───── SUPPLIED MATERIAL ─────
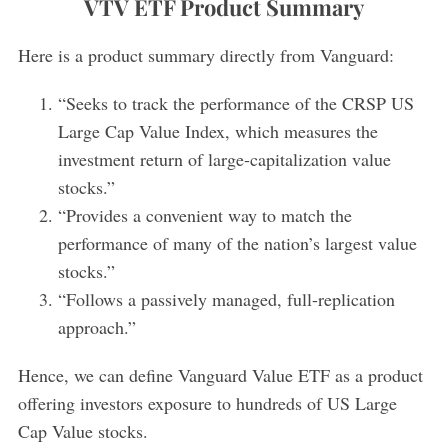
VTV ETF Product Summary
Here is a product summary directly from Vanguard:
“Seeks to track the performance of the CRSP US
Large Cap Value Index, which measures the
investment return of large-capitalization value
stocks.”
“Provides a convenient way to match the
performance of many of the nation’s largest value
stocks.”
“Follows a passively managed, full-replication
approach.”
Hence, we can define Vanguard Value ETF as a product
offering investors exposure to hundreds of US Large
Cap Value stocks.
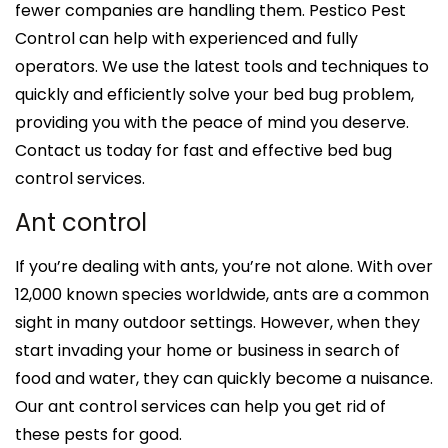
fewer companies are handling them. Pestico Pest
Control can help with experienced and fully
operators. We use the latest tools and techniques to
quickly and efficiently solve your bed bug problem,
providing you with the peace of mind you deserve.
Contact us today for fast and effective bed bug
control services.
Ant control
If you’re dealing with ants, you’re not alone. With over
12,000 known species worldwide, ants are a common
sight in many outdoor settings. However, when they
start invading your home or business in search of
food and water, they can quickly become a nuisance.
Our ant control services can help you get rid of
these pests for good.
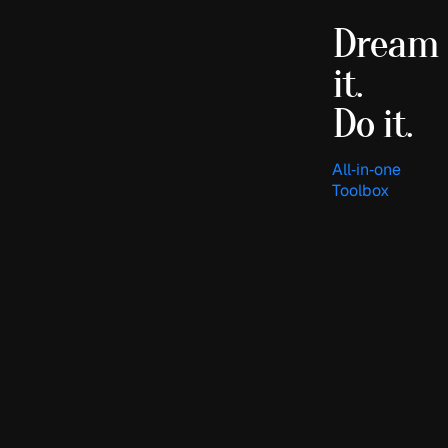
Dream
it.
Do it.
All‑in‑one
Toolbox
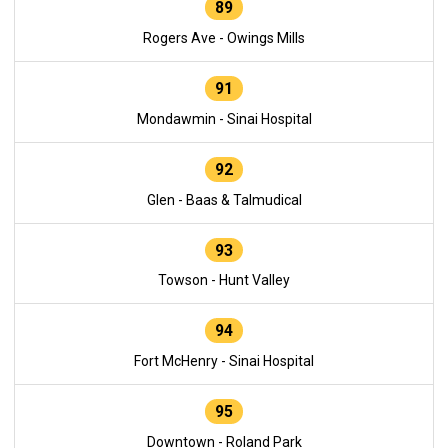
89
Rogers Ave - Owings Mills
91
Mondawmin - Sinai Hospital
92
Glen - Baas & Talmudical
93
Towson - Hunt Valley
94
Fort McHenry - Sinai Hospital
95
Downtown - Roland Park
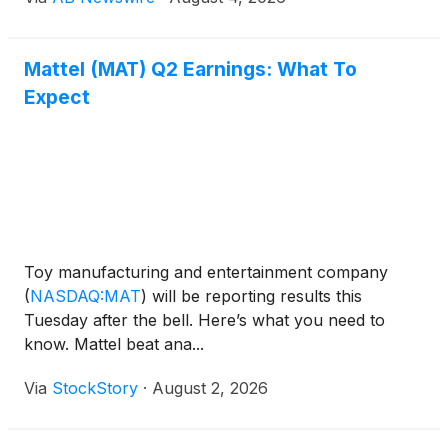
Activision Blizzard, where she managed global
licensing programs for blockbuster franchises
including Diablo, Overwatch , and Call of Duty ,
Mattel (MAT) Q2 Earnings: What To
reinforcing Kartoon Studios' focus on expanding its
Expect
consumer products and global licensing business.
Toy manufacturing and entertainment company
(
NASDAQ:MAT
)
will be reporting results this
Tuesday after the bell. Here’s what you need to
know. Mattel beat ana...
Via
StockStory
·
August 2, 2026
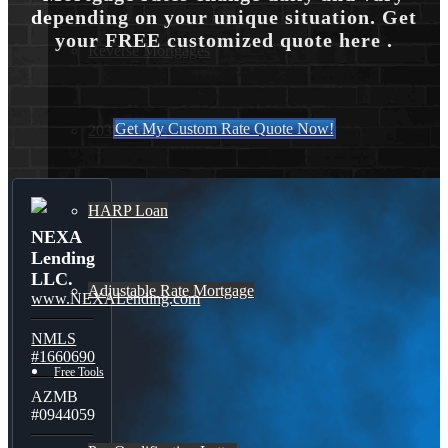
depending on your unique situation. Get
your FREE customized quote here .
Reverse Mortgages
Get My Custom Rate Quote Now!
203K Loans
HARP Loan
NEXA
Lending
LLC.
Adjustable Rate Mortgage
www.NEXALending.com
NMLS
#1660690
Free Tools
AZMB
#0944059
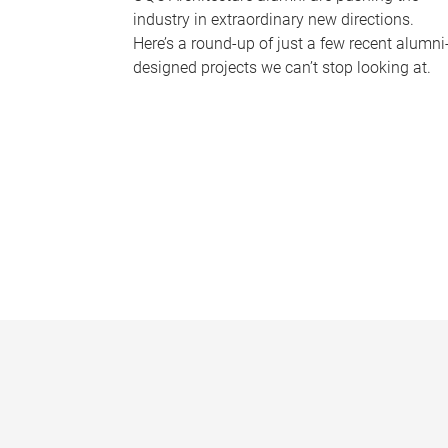
industry in extraordinary new directions.
Here’s a round-up of just a few recent alumni
designed projects we can’t stop looking at.
P
a
g
e
s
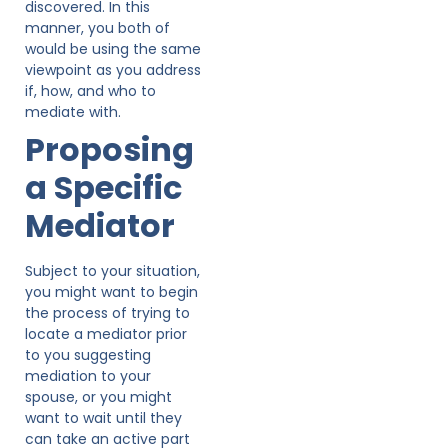
discovered. In this
manner, you both of
would be using the same
viewpoint as you address
if, how, and who to
mediate with.
Proposing
a Specific
Mediator
Subject to your situation,
you might want to begin
the process of trying to
locate a mediator prior
to you suggesting
mediation to your
spouse, or you might
want to wait until they
can take an active part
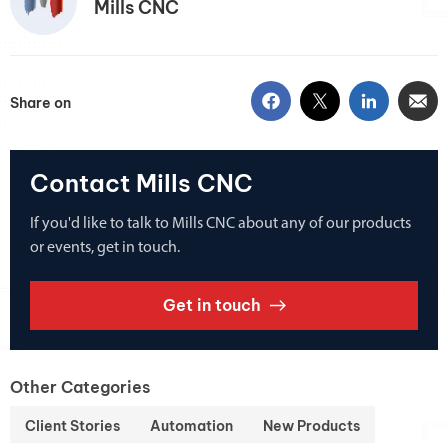
Mills CNC
Share on
Contact Mills CNC
If you'd like to talk to Mills CNC about any of our products
or events, get in touch.
Get in touch
Other Categories
Client Stories
Automation
New Products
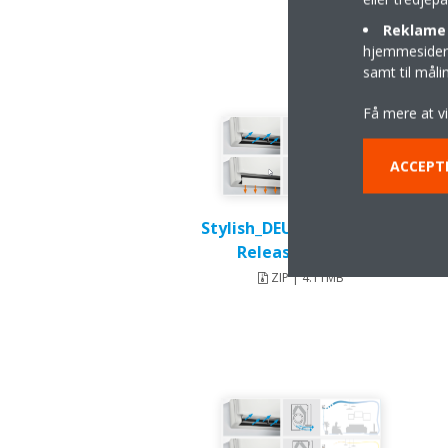
Reklame 
hjemmesider t
samt til mål
Få mere at v
ACCEPT
Stylish_DEU18-003_Press-
Release_English
ZIP | 4.11MB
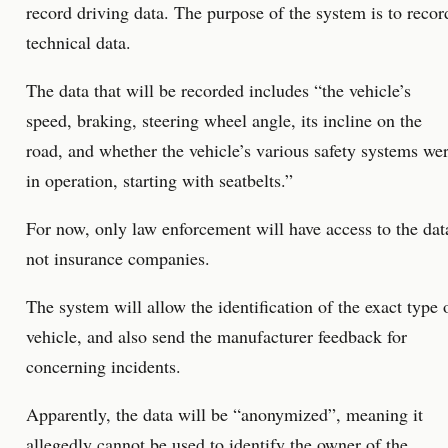
record driving data. The purpose of the system is to recor
technical data.
The data that will be recorded includes “the vehicle’s
speed, braking, steering wheel angle, its incline on the
road, and whether the vehicle’s various safety systems we
in operation, starting with seatbelts.”
For now, only law enforcement will have access to the dat
not insurance companies.
The system will allow the identification of the exact type 
vehicle, and also send the manufacturer feedback for
concerning incidents.
Apparently, the data will be “anonymized”, meaning it
allegedly cannot be used to identify the owner of the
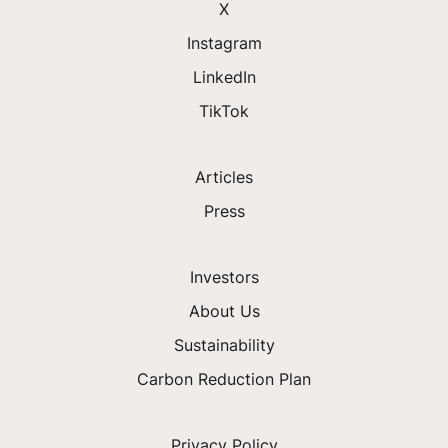
X
Instagram
LinkedIn
TikTok
Articles
Press
Investors
About Us
Sustainability
Carbon Reduction Plan
Privacy Policy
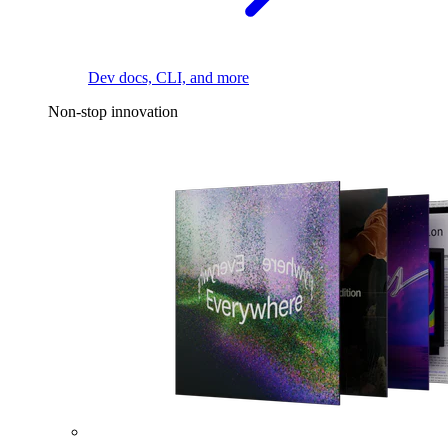
Dev docs, CLI, and more
Non-stop innovation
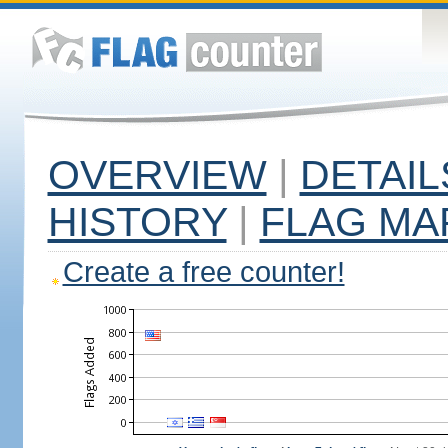
OVERVIEW
|
DETAIL
HISTORY
|
FLAG MA
Create a free counter!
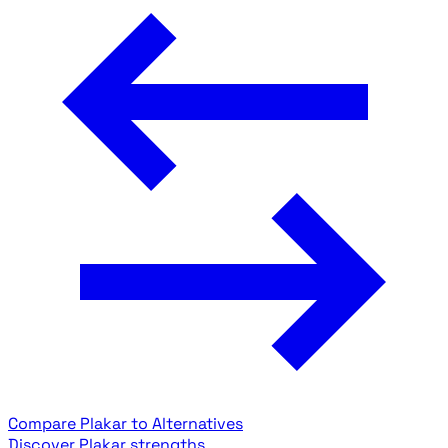
Compare Plakar to Alternatives
Discover Plakar strengths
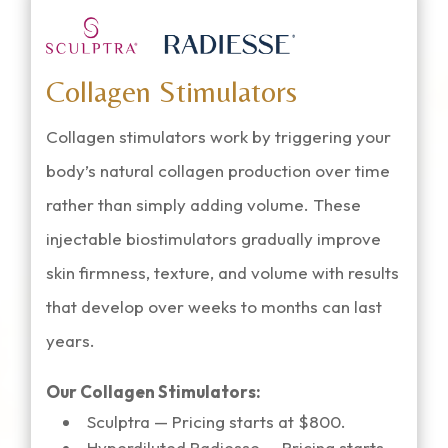
Collagen Stimulators
Collagen stimulators work by triggering your
body’s natural collagen production over time
rather than simply adding volume. These
injectable biostimulators gradually improve
skin firmness, texture, and volume with results
that develop over weeks to months can last
years.
Our Collagen Stimulators:
Sculptra — Pricing starts at $800.
Hyperdiluted Radiesse — Pricing starts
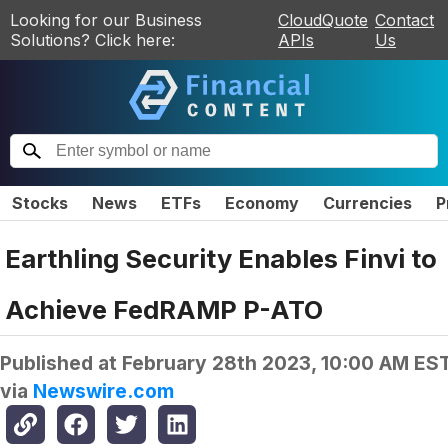
Looking for our Business
CloudQuote
Contact
Solutions? Click here:
APIs
Us
Stocks
News
ETFs
Economy
Currencies
P
Earthling Security Enables Finvi to
Achieve FedRAMP P-ATO
Published at
February 28th 2023, 10:00 AM ES
via
Newswire.com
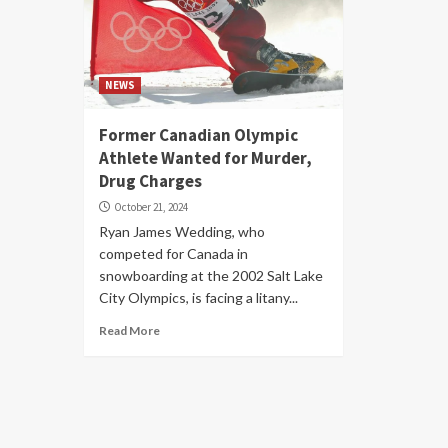
NEWS
Former Canadian Olympic
Athlete Wanted for Murder,
Drug Charges
October 21, 2024
Ryan James Wedding, who
competed for Canada in
snowboarding at the 2002 Salt Lake
City Olympics, is facing a litany...
Read More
─────
→ **EXERCISE BRIEF**: How many lines in the entries above contain the word "Hospital", counting only matches with the same capitalization? Reply with the number alone.

→ **TASK RESULT**: 2